**What you have to do:** Wherever "enable" occurs in the entries, copy the line that holds it.

=== Section Start ===

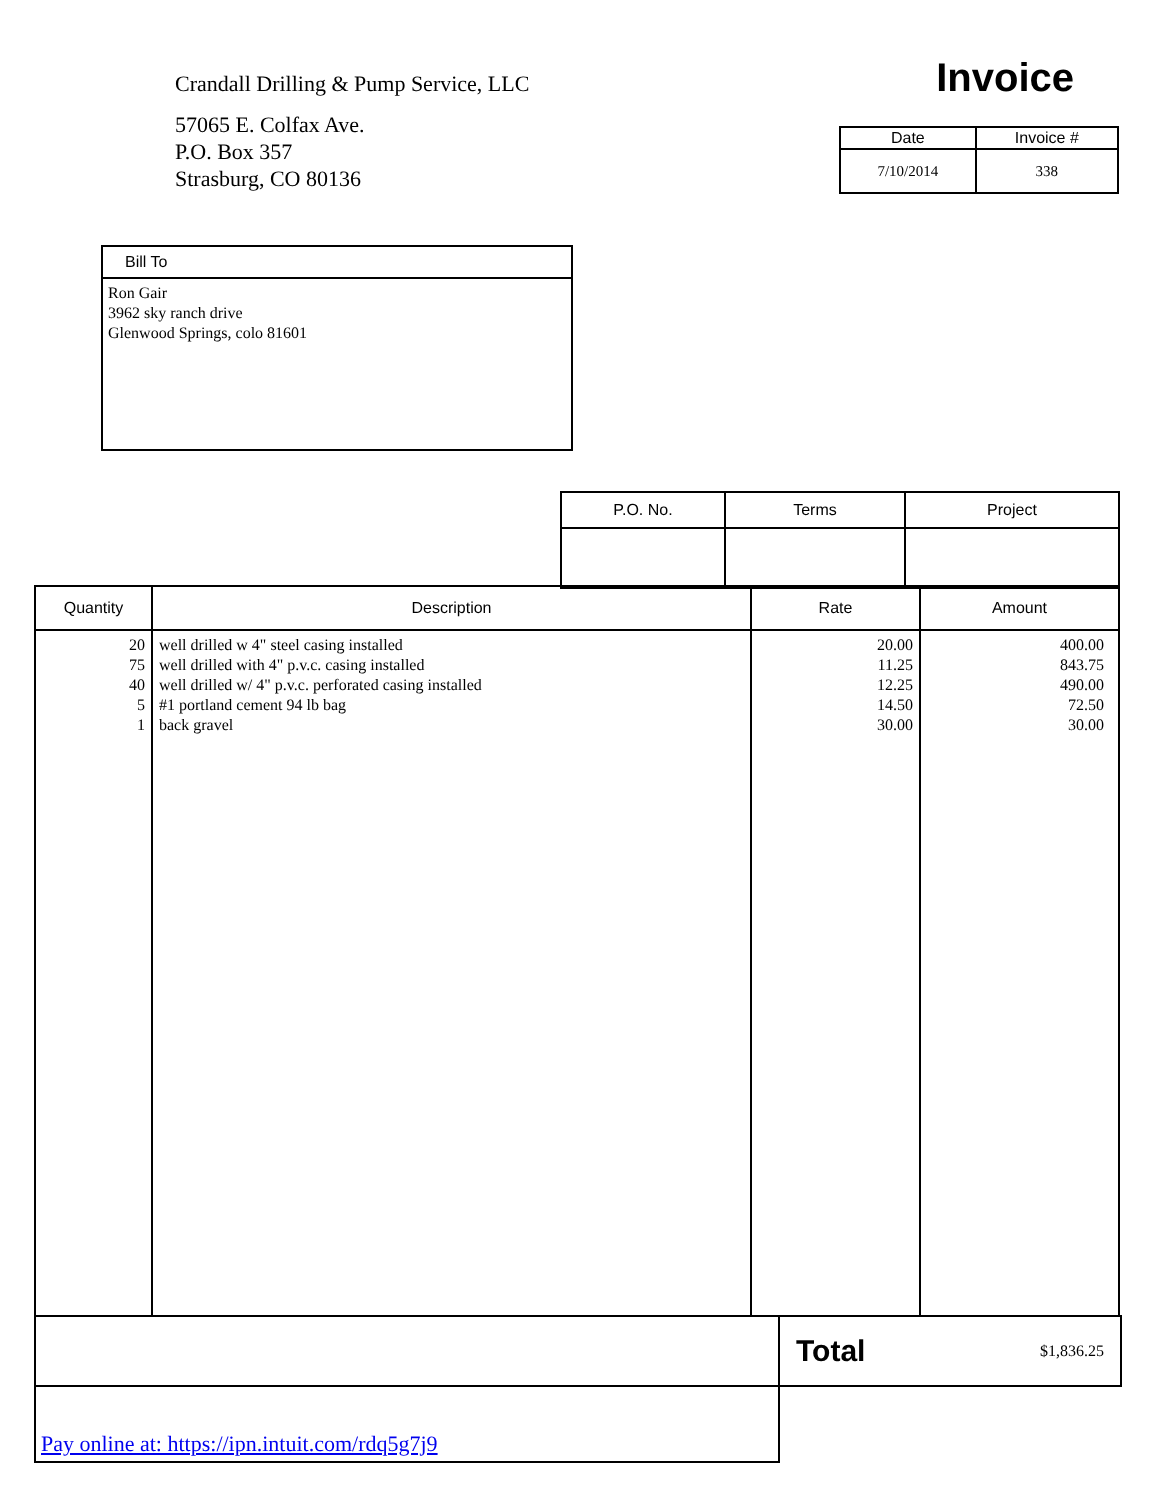Crandall Drilling & Pump Service, LLC
57065 E. Colfax Ave.
P.O. Box 357
Strasburg, CO 80136
Invoice
| Date | Invoice # |
| --- | --- |
| 7/10/2014 | 338 |
Bill To
Ron Gair
3962 sky ranch drive
Glenwood Springs, colo 81601
| P.O. No. | Terms | Project |
| --- | --- | --- |
| Quantity | Description | Rate | Amount |
| --- | --- | --- | --- |
| 20 75 40 5 1 | well drilled w 4" steel casing installed well drilled with 4" p.v.c. casing installed well drilled w/ 4" p.v.c. perforated casing installed #1 portland cement 94 lb bag back gravel | 20.00 11.25 12.25 14.50 30.00 | 400.00 843.75 490.00 72.50 30.00 |
| | Total $1,836.25 |
| Pay online at: https://ipn.intuit.com/rdq5g7j9 | |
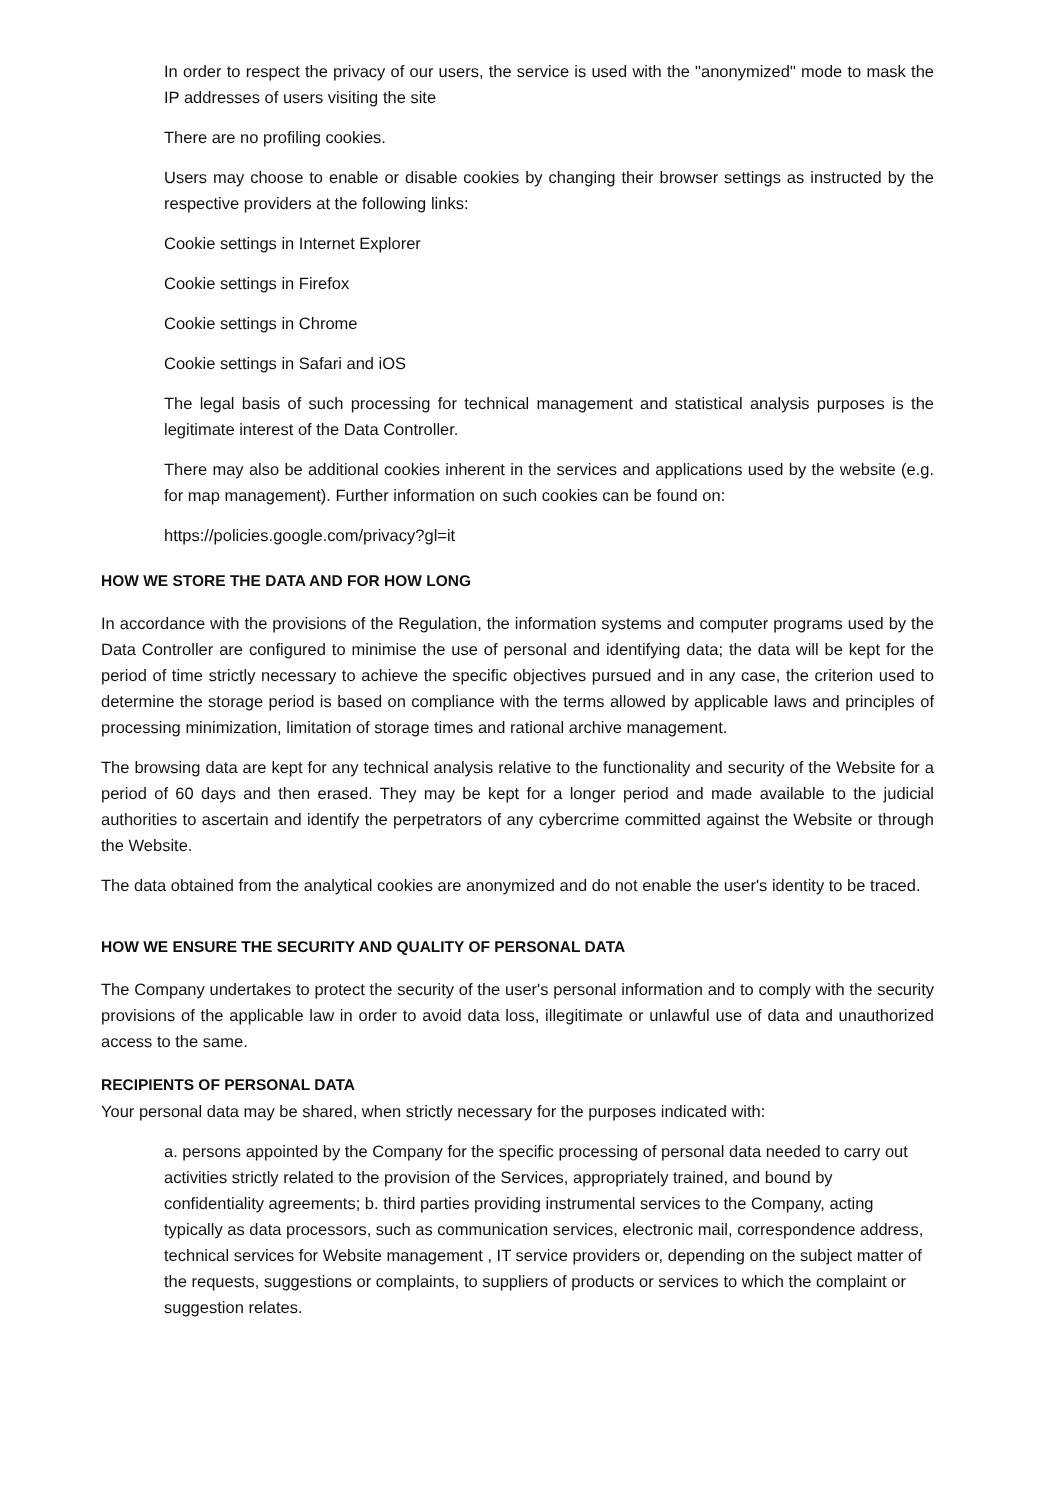In order to respect the privacy of our users, the service is used with the "anonymized" mode to mask the IP addresses of users visiting the site
There are no profiling cookies.
Users may choose to enable or disable cookies by changing their browser settings as instructed by the respective providers at the following links:
Cookie settings in Internet Explorer
Cookie settings in Firefox
Cookie settings in Chrome
Cookie settings in Safari and iOS
The legal basis of such processing for technical management and statistical analysis purposes is the legitimate interest of the Data Controller.
There may also be additional cookies inherent in the services and applications used by the website (e.g. for map management). Further information on such cookies can be found on:
https://policies.google.com/privacy?gl=it
HOW WE STORE THE DATA AND FOR HOW LONG
In accordance with the provisions of the Regulation, the information systems and computer programs used by the Data Controller are configured to minimise the use of personal and identifying data; the data will be kept for the period of time strictly necessary to achieve the specific objectives pursued and in any case, the criterion used to determine the storage period is based on compliance with the terms allowed by applicable laws and principles of processing minimization, limitation of storage times and rational archive management.
The browsing data are kept for any technical analysis relative to the functionality and security of the Website for a period of 60 days and then erased. They may be kept for a longer period and made available to the judicial authorities to ascertain and identify the perpetrators of any cybercrime committed against the Website or through the Website.
The data obtained from the analytical cookies are anonymized and do not enable the user's identity to be traced.
HOW WE ENSURE THE SECURITY AND QUALITY OF PERSONAL DATA
The Company undertakes to protect the security of the user's personal information and to comply with the security provisions of the applicable law in order to avoid data loss, illegitimate or unlawful use of data and unauthorized access to the same.
RECIPIENTS OF PERSONAL DATA
Your personal data may be shared, when strictly necessary for the purposes indicated with:
a. persons appointed by the Company for the specific processing of personal data needed to carry out activities strictly related to the provision of the Services, appropriately trained, and bound by confidentiality agreements; b. third parties providing instrumental services to the Company, acting typically as data processors, such as communication services, electronic mail, correspondence address, technical services for Website management , IT service providers or, depending on the subject matter of the requests, suggestions or complaints, to suppliers of products or services to which the complaint or suggestion relates.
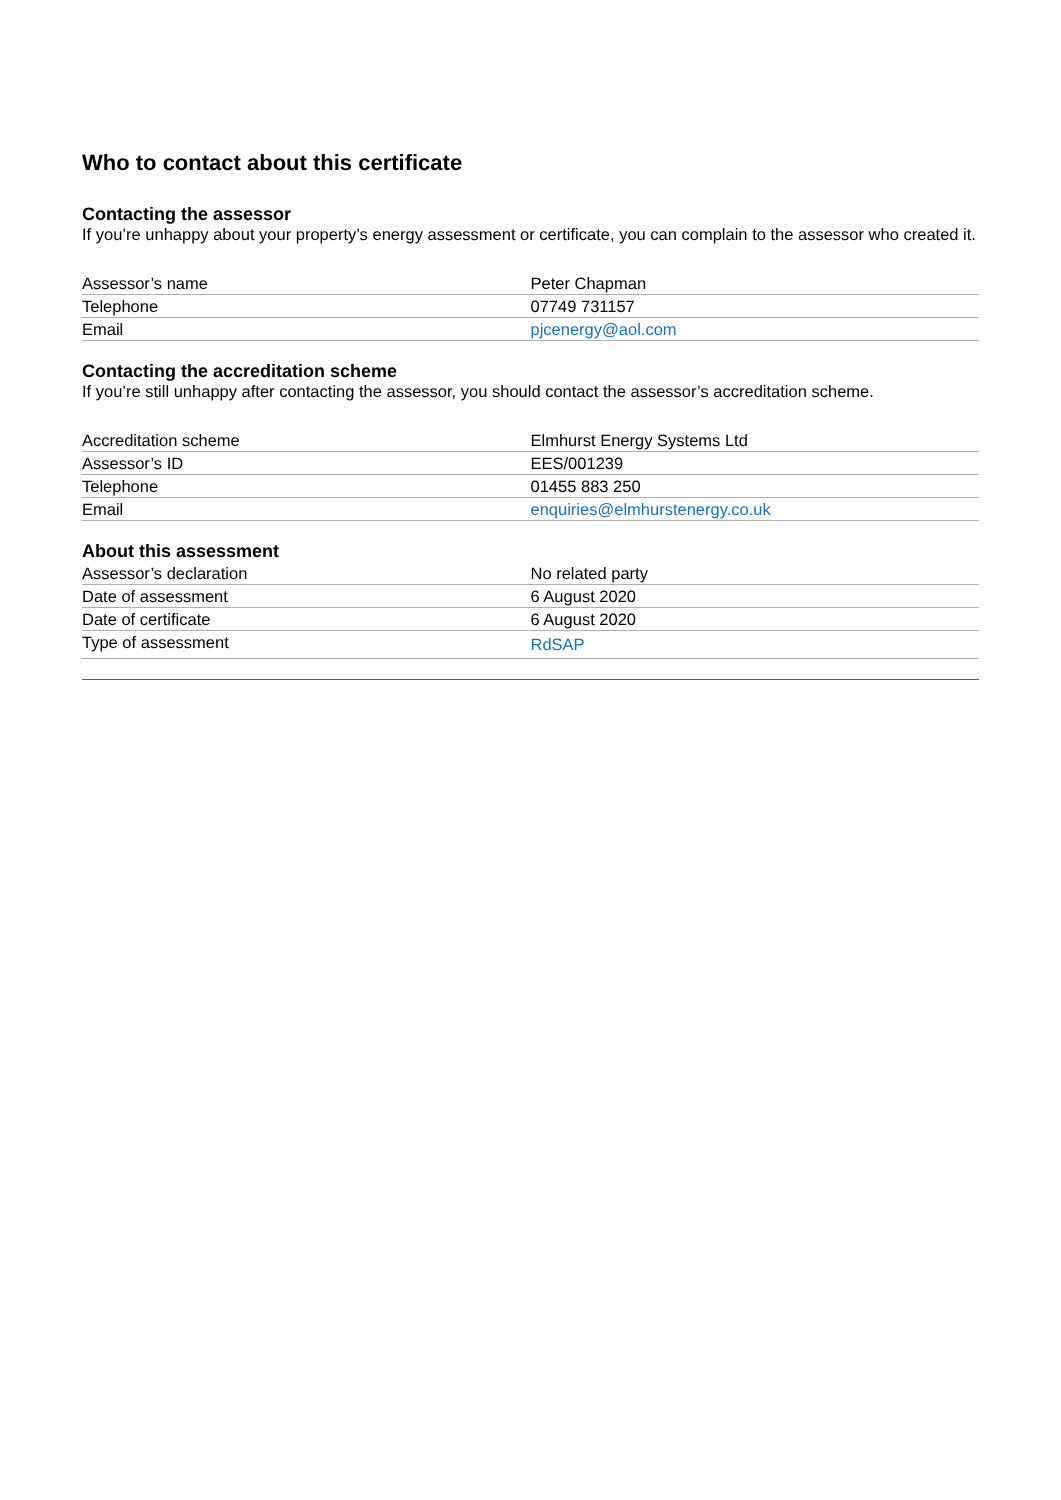Who to contact about this certificate
Contacting the assessor
If you’re unhappy about your property’s energy assessment or certificate, you can complain to the assessor who created it.
| Assessor’s name | Peter Chapman |
| Telephone | 07749 731157 |
| Email | pjcenergy@aol.com |
Contacting the accreditation scheme
If you’re still unhappy after contacting the assessor, you should contact the assessor’s accreditation scheme.
| Accreditation scheme | Elmhurst Energy Systems Ltd |
| Assessor’s ID | EES/001239 |
| Telephone | 01455 883 250 |
| Email | enquiries@elmhurstenergy.co.uk |
About this assessment
| Assessor’s declaration | No related party |
| Date of assessment | 6 August 2020 |
| Date of certificate | 6 August 2020 |
| Type of assessment | RdSAP |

=== Section End ===

**Result of the exercise:**
Users may choose to enable or disable cookies by changing their browser settings as instructed by the respective providers at the following links:
The data obtained from the analytical cookies are anonymized and do not enable the user's identity to be traced.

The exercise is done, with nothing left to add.